Graças a Deus, a Dehoniana é uma faculdade aberta. Durante muitos anos fui também “prefeito de estudos”, o que hoje se designa como coordenador da teologia. Em 1973, além de professor, fui nomeado também pároco de Redenção da Serra, situada a 35 Km. de Taubaté. Esta cidade estava para ser inundada, como o foi, pela represa Paraibuna-Paraitinga. Situação dramática para a população porque o Estado, governado por tecnocratas, no tempo da ditadora militar, não queria uma nova cidade porque, diziam, “cidade pequena dá prejuízo”. Era o tempo de Laudo Natel e Lucas Garcês que, como tecnocratas, não tinham sensibilidade para o problema humano acarretado pela extinção da cidade.

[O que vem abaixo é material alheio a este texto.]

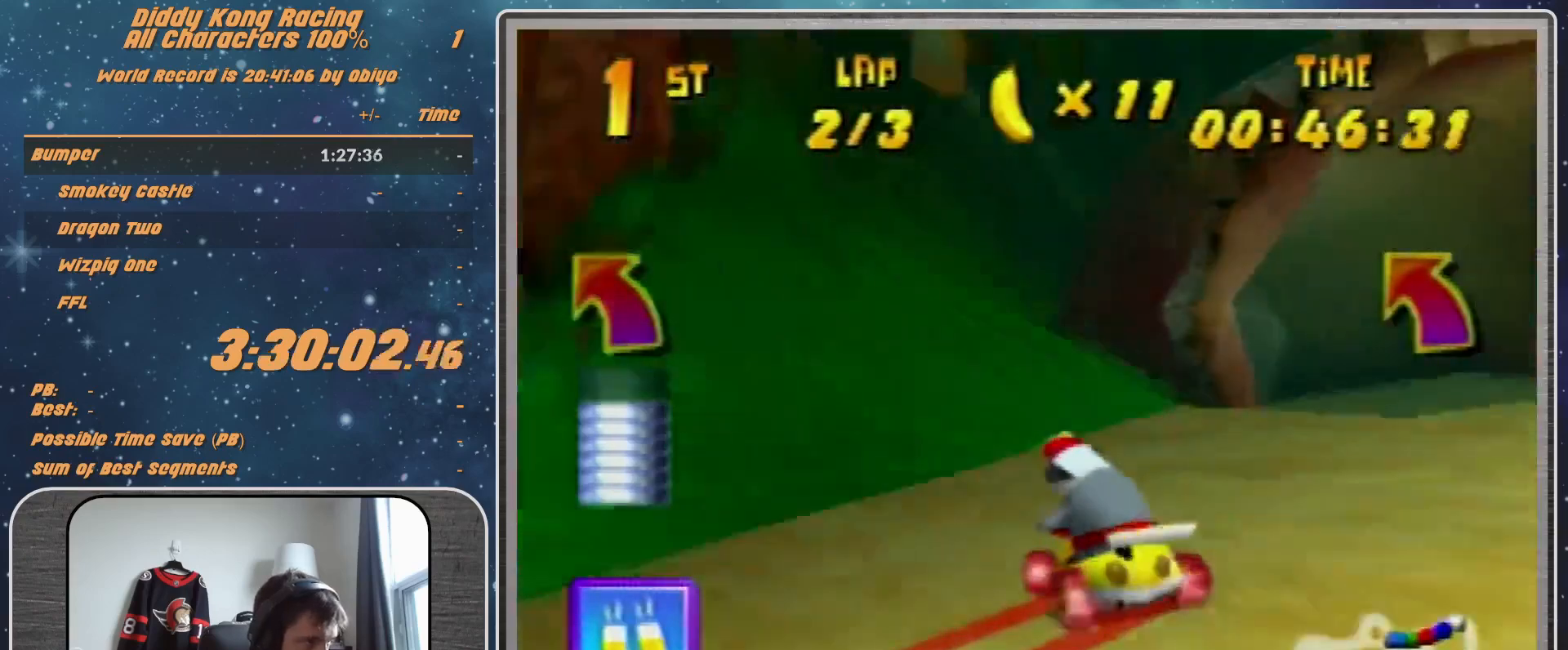
{"buttons": ["A"], "left_stick": "up-right", "events": [[100, "A", "up"], [200, "A", "down"], [267, "A", "up"], [267, "R1", "up"], [367, "A", "down"], [400, "A", "up"], [500, "A", "down"]]}
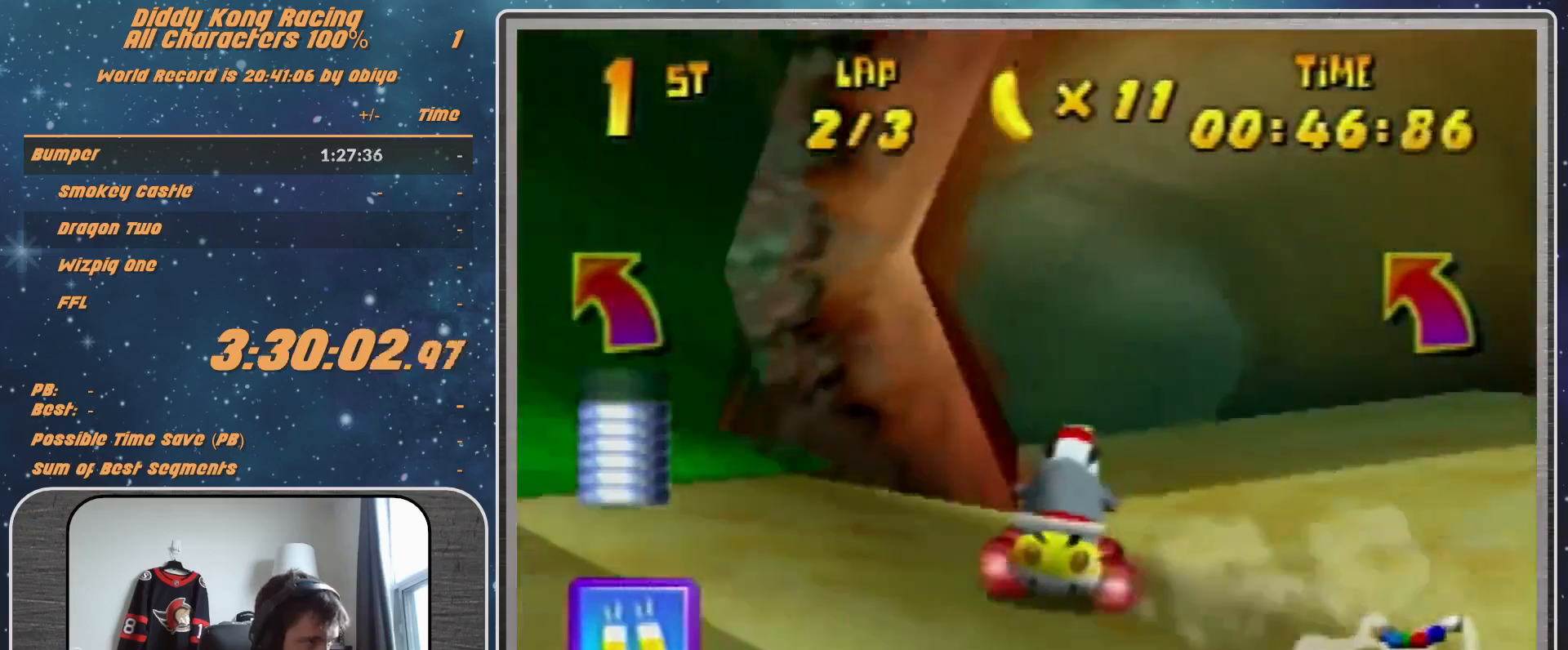
{"buttons": ["A", "R1"], "left_stick": "up-right", "events": [[100, "A", "up"], [200, "A", "down"], [233, "A", "up"], [300, "R1", "down"], [333, "A", "down"], [400, "A", "up"], [467, "A", "down"]]}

Para a população da cidade havia, pois, um dilema: ou empreender a reconstrução da cidade sem o apoio do Estado, ou se submeter à dispersão entre as cidades vizinhas, como queriam os tecnocratas. Ora, o povo tinha amor pela cidade com a qual tinha muitos vínculos, não queria que a cidade desaparecesse sem mais, ainda mais que Redenção da Serra fora a primeira cidade do estado de São Paulo a libertar os escravos, antes mesmo da Lei Áurea. Daí o nome “Redenção”.
Foi feita uma reunião com os líderes da cidade, falou um, falou outro e mais um outro e, ao final, perguntaram a minha opinião: Me senti numa saia justa. Tremi na base. Era muita responsabilidade (vocês sabem que em cidade pequena a palavra do padre é referência, ontem mais do que hoje). Para mim, dilema crucial, algo como ser ou não ser. Dizer não à reconstrução, seria contrariar a expectativa popular; dizer sim, era dar um passo no escuro, embarcar numa aventura rumo ao desconhecido.. Por fim, me armei de coragem e eu falei: “como é para o bem de todos e felicidade geral da população, eu fico, quer dizer, eu apoio a reconstrução. Vamos reconstruir a cidade”. Aplauso geral! Decisão corajosa e até ousada porque implicava num grande desafio. O futuro era uma incógnita. Uma utopia. Aparentemente, pouco provável. E para mim, um drama: como conciliar professor novo e pároco novo?…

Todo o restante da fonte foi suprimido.